Enfin, comment ne pas parler de Batman qui, lors de sa très longue nuit blanche dans les couloirs malsains de l’Asile d’Arkham (et plus tard dans tout Arkham City), bénéficie de l’aide d’Oracle, fille du commissaire Gordon, tout en trouvant le temps de jouer à distance avec l’Homme-Mystère. Ce passionnant jeu de piste est un prétexte de choix à la découverte des lieux, la compréhension du level design et l’intégration astucieuse de beaucoup d’éléments de l’univers du comics. Cette exposition du caractère de Batman épaulé par un élément bienveillant (Oracle) puis malveillant (l’Homme Mystère) permet à la fois de développer la personnalité de ce Batman, et d’introduire astucieusement des détails et des précisions sur l’univers.

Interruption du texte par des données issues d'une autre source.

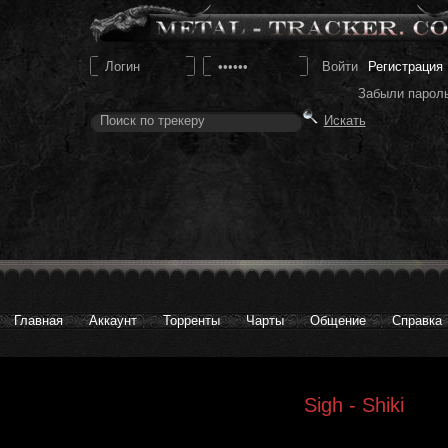
Регистрация
Забыли парол
Главная
Аккаунт
Торренты
Чарты
Общение
Справка
Sigh - Shiki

Parmi tous ces partenariats, la relation entre le joueur et son interlocuteur radio, dans Bioschock, constitue, à mon sens, l’itération ultime de cette configuration. Atlas fait office d’opérateur improvisé (comme le Al Powell de Die Hard 1), qui donne des précisions sur la progression avec un objectif on ne peut plus humain en tête : sauver sa famille. Sa présence est bienvenue en ce sens qu’il connait Rapture, alors que le joueur la découvre totalement. Il est à noter que le point d’orgue de cette relation, bien que classique dans le fond, relève, à la fin du jeu, d’une tournure scénaristique de génie par la façon dont la chose est amenée… Chut! Me souffle-t-on… D’accord.

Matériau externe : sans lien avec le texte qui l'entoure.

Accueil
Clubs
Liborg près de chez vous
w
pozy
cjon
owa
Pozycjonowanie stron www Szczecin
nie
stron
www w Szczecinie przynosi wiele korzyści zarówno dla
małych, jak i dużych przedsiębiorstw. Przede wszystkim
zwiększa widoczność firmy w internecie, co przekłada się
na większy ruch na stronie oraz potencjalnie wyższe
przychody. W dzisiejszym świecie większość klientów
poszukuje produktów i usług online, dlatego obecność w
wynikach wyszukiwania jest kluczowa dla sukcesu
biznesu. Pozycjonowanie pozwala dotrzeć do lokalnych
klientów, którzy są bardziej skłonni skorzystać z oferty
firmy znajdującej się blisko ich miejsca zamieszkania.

Et pour, enfin, arriver à mon exemple de départ, Lara Croft, elle, s’est dégonflée (façon de parler) à partir de l’épisode Legends dans lequel elle a décidé d’avoir deux contacts en permanence, vidéo et audio. Et c’est là que se joue le décalage que je dénote en début d’article. Dans les anciens Tomb Raider, les salles gigantesques ont ceci d’immersif qu’on y évolue seul, coupé de tout contact. Notre appréhension de l’environnement et de nos objectifs dépend de nos seules facultés à analyser ce qui nous entoure. D’où un sentiment de solitude, voire même d’inquiétude qui opère. C’est une qualité qui demeure chez Tomb Raider et qui manque, cruellement selon moi, à Uncharted, son descendant direct. Or l’épisode Legends avait tendance à briser cette solitude par un contact quasi permanent avec une équipe qui voyait tout ce que l’on faisait et parlait à chaque moment-clé. Manifestement, on s’est rendu compte de ce défaut chez Crystal Dynamics, puisque dès l’épisode Underworld ce dispositif disparaissait. C’est la grande force de la série, pour autant que je sache. Gageons que cela perdure.